The Government has had to delay its first scorecard because it is still working out how to measure its progress.

In September last year, Prime Minister Jacinda Ardern used a TEDx-style talk in Auckland, alongside Coalition partners New Zealand First and the Green Party, to launch and talk up the Government's 12 priorities, a blueprint for the country.

She also reiterated the importance of the blueprint in her statement to Parliament last week.

Ardern promised to report back to the public regularly on how they were progressing, with the first update due this month.

But a spokesman for Ardern has told the Herald that the first update had been delayed because at the time the work was begun on delivering the 12 priorities, it was realised there was a range of things that weren't measured.


"We have had to create some new indicators which has slowed down their public release," the spokesman said.

About 36 measures – three indicators for each priority - would be released shortly that would cover the economic, social and environmental progress of the Government.

"This work has taken a little longer than expected as in some instances we have had to start from scratch and we have also had to align with the work Stats NZ and Treasury are doing with their measures," the spokesman said.

With Treasury's Living Standards Framework and Statistics New Zealand's Indicators Aotearoa project, the Government would have a much fuller set of measures to show the progress of its agenda than previous governments set.

"The focus is on the combined impact of the suite of policies or initiatives relating to the 12 priority areas rather than measuring each individual policy initiative within it."

The spokesman said that as well as the 36 indicators, both the progress report and the first review of the work programme would also be released soon.

"The most important thing is that we get the indicators right rather than rush them. The Government's 12 priorities were only announced in September and the first reporting of the indicators will occur shortly, within six to seven months of their announcement.

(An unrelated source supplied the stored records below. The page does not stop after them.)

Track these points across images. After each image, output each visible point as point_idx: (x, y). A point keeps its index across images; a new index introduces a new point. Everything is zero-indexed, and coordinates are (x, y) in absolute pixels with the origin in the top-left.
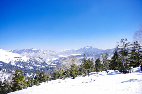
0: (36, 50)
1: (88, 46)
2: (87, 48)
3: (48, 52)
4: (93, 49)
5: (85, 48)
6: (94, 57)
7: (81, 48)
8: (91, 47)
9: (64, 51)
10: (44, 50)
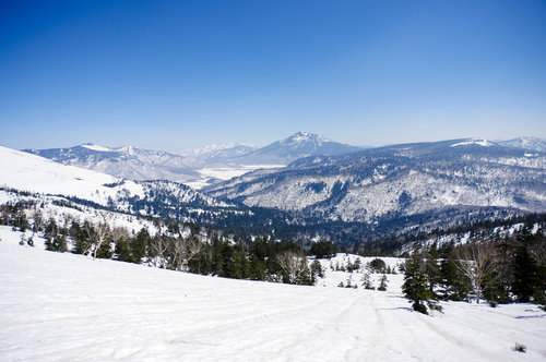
0: (107, 150)
1: (301, 135)
2: (299, 139)
3: (152, 157)
4: (320, 145)
5: (290, 140)
6: (352, 179)
7: (278, 142)
8: (313, 137)
9: (205, 150)
10: (135, 150)
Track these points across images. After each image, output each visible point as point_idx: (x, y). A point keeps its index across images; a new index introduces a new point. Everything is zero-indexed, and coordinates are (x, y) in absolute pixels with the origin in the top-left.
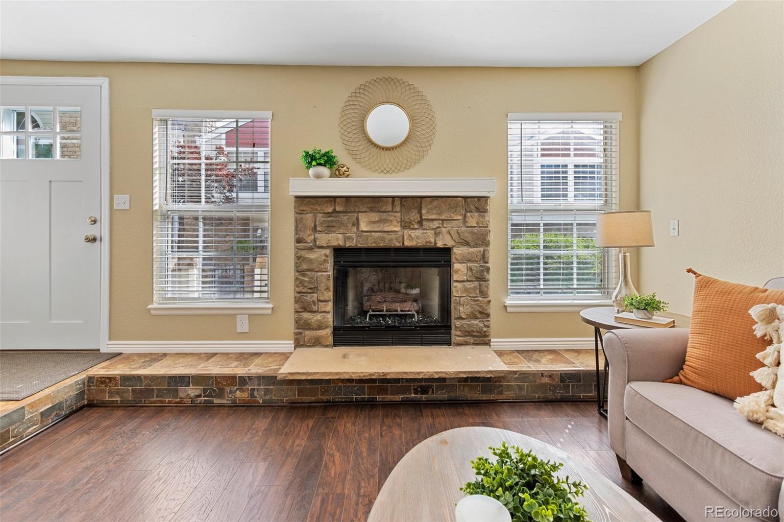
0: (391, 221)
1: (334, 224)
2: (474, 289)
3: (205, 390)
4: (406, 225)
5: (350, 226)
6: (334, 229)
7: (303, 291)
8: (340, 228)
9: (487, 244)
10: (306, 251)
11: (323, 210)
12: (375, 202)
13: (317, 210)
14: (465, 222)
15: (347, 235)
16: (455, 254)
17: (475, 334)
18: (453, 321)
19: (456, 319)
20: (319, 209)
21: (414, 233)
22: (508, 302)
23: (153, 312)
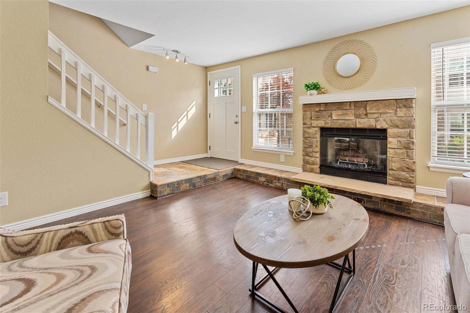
0: (349, 114)
1: (320, 116)
2: (403, 153)
3: (267, 180)
4: (357, 116)
5: (327, 117)
6: (320, 119)
7: (306, 146)
8: (323, 118)
9: (413, 127)
10: (307, 129)
11: (315, 110)
12: (340, 105)
13: (312, 110)
14: (396, 114)
15: (326, 121)
16: (389, 132)
17: (403, 180)
18: (388, 171)
19: (390, 169)
20: (313, 109)
21: (362, 121)
22: (430, 164)
23: (253, 150)
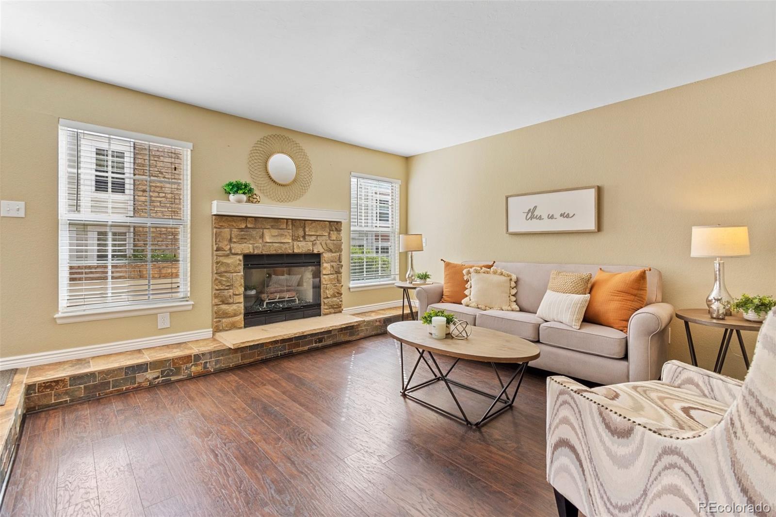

We consider that to be pretty quick and broadly on track.

"We would also point out that the previous government's Better Public Service goals were only introduced in 2012, four years after they were in government, so having this framework established so soon is a marked improvement on that," the spokesman said.

The Government announced early last year it was scrapping the specifically focused Better Public Service targets, saying they didn't give it the systemic change required for the big challenges facing the country.

National leader Simon Bridges said it was clear little had happened since Ardern's speech in September.

"The Prime Minister gave a speech with all the fanfare you could possibly imagine but inside the fancy packaging there's nothing there, it's hollow," Bridges said.


"Not only are there no new measurements or targets, what's more concerning is that the Government has scrapped the old ones in the meantime, such as our Better Public Service targets.

"That's a real worry because already we can see the negative impact in areas like health where, anecdotally, people seem to be waiting longer."

"They should have at least kept our measurements and targets while they were putting in place their preferred ones," Bridges said.

The Government's themes

Build a productive, sustainable and inclusive economy

• Grow and share more fairly New Zealand's prosperity.

• Deliver responsible governance with a broader measure of success.

• Support thriving and sustainable regions.

• Transition to a clean, green and carbon-neutral New Zealand.

Improve the wellbeing of New Zealanders and their families
• Ensure everyone is earning, learning, caring or volunteering.
• Support healthier, safer, and more connected communities.
• Ensure everyone has a warm, dry home.
• Make New Zealand the best place in the world to be a child.

Provide new leadership by government
• Deliver transparent, transformative and compassionate government.
• Build closer partnerships with Māori.
• Value who we are as a country.
• Create an international reputation we can be proud of.